Стоит ли удивляться тому, что команда Путина поставила «государственный суверенитет» во главу угла? Что кремлевские стратеги были одержимы «угрозой непредсказуемости», «отсутствия контроля» и «идеей стабильности»? Наконец, что россияне поддержали Владимира Путина перед лицом двойного фиаско 1990-х – потери «империи» и краха экономики?
Теперь пора попытаться расшифровать политэкономию путинской России. Ее заманчиво упрощенный алгоритм мог бы выглядеть так:
- правление путинской команды = власть + нефть/газ + ТВ;
- власть = государственное накопление + президентство (попечительство);
- нефть/газ = главные государственные/частные доходы;
- ТВ = относительный контроль над мнением народных масс;
Такова формула российского «государства развития» в процессе эволюции.
Чтобы осуществить реальные перемены, установить новые правила игры и «вернуть государство», кремлевской элите требовалось больше власти и новых ресурсов (чтобы не попасть в порочный круг зависимости от олигархов).
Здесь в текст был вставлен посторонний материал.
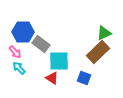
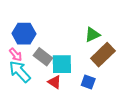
green triangle: (104, 33) -> (92, 35), moved
gray rectangle: (41, 44) -> (43, 57), moved
cyan arrow: (19, 68) -> (20, 71), size x1.6

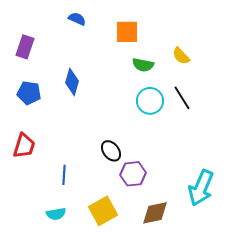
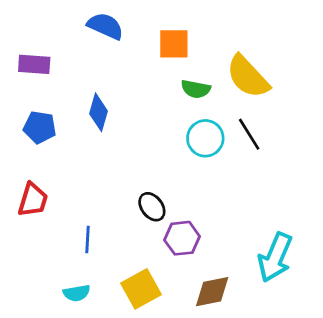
blue semicircle: (77, 19) -> (105, 26), size x1.5
purple rectangle: (25, 47) -> (34, 64), turned 75
yellow semicircle: (181, 56) -> (248, 77), size x1.8

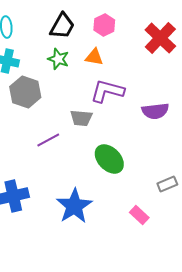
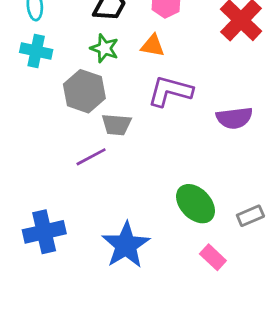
gray hexagon: (25, 92) -> (84, 91), moved
gray trapezoid: (81, 118) -> (117, 125), moved
green ellipse: (109, 159) -> (196, 204), moved

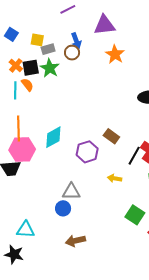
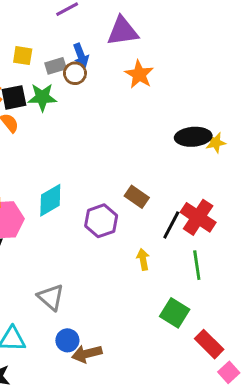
gray rectangle: (48, 49) -> (56, 66), moved
green star: (50, 68) -> (42, 97), turned -30
yellow arrow: (115, 178) -> (143, 259), turned 72
gray triangle: (71, 192) -> (51, 297), moved, turned 42
blue circle: (63, 208) -> (67, 340), moved

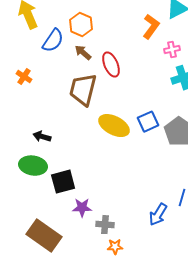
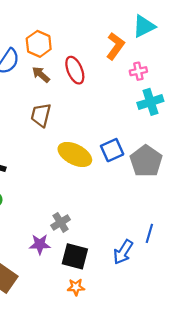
red ellipse: (111, 65) -> (75, 70), moved
brown trapezoid: (83, 90) -> (41, 115), size x0.7
black square: (63, 182) -> (75, 256), moved, turned 30
gray cross: (105, 225) -> (61, 222), moved, turned -36

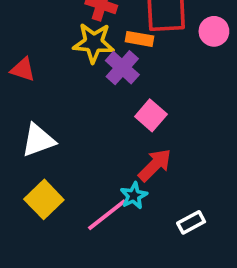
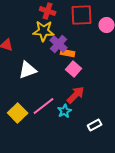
orange rectangle: (139, 39) -> (68, 53), moved
white triangle: (38, 140) -> (28, 70), moved
pink line: (107, 215) -> (44, 106), moved

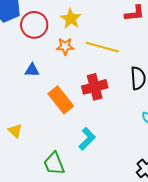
Вот почему она стремилась в первую очередь изменить способ накопления, чтобы стереть различия между «экономической» и «политической» властью. Таким образом, деньги не «отделялись бы» от учреждений, закона, культуры и т. д.; накопление целиком охватывало бы экономику/общество; накопление олицетворяло бы собой власть.
Как полагают Ницан и Бихлер, «по большому счету мы имеем здесь дело с организованной властью. Многочисленные властные институты и процессы – от идеологии через культуру к организованному принуждению и вплоть до религии, закона, этнической и гендерной политики, международных конфликтов, трудовых отношений… отличаются дифференцированным подходом к размерам и изменчивости заработной платы. Существует единый процесс накопления капитала/государственного строительства, процесс перестройки, благодаря которому власть накапливается, как капитал».
Другими словами, налицо попытка породнить крупный капитал, связанный с политикой, которая со своей стороны связана с государственными и законодательными учреждениями. Последние в свою очередь опирались на идеологию, а идеология – на ценностные системы и культуру, та – на религию, которая со своей стороны связана со всем важным и значимым. И в самом конце эта логическая цепочка снова возвращается к власти и на ней замыкается – на власти как уверенности в повиновении граждан.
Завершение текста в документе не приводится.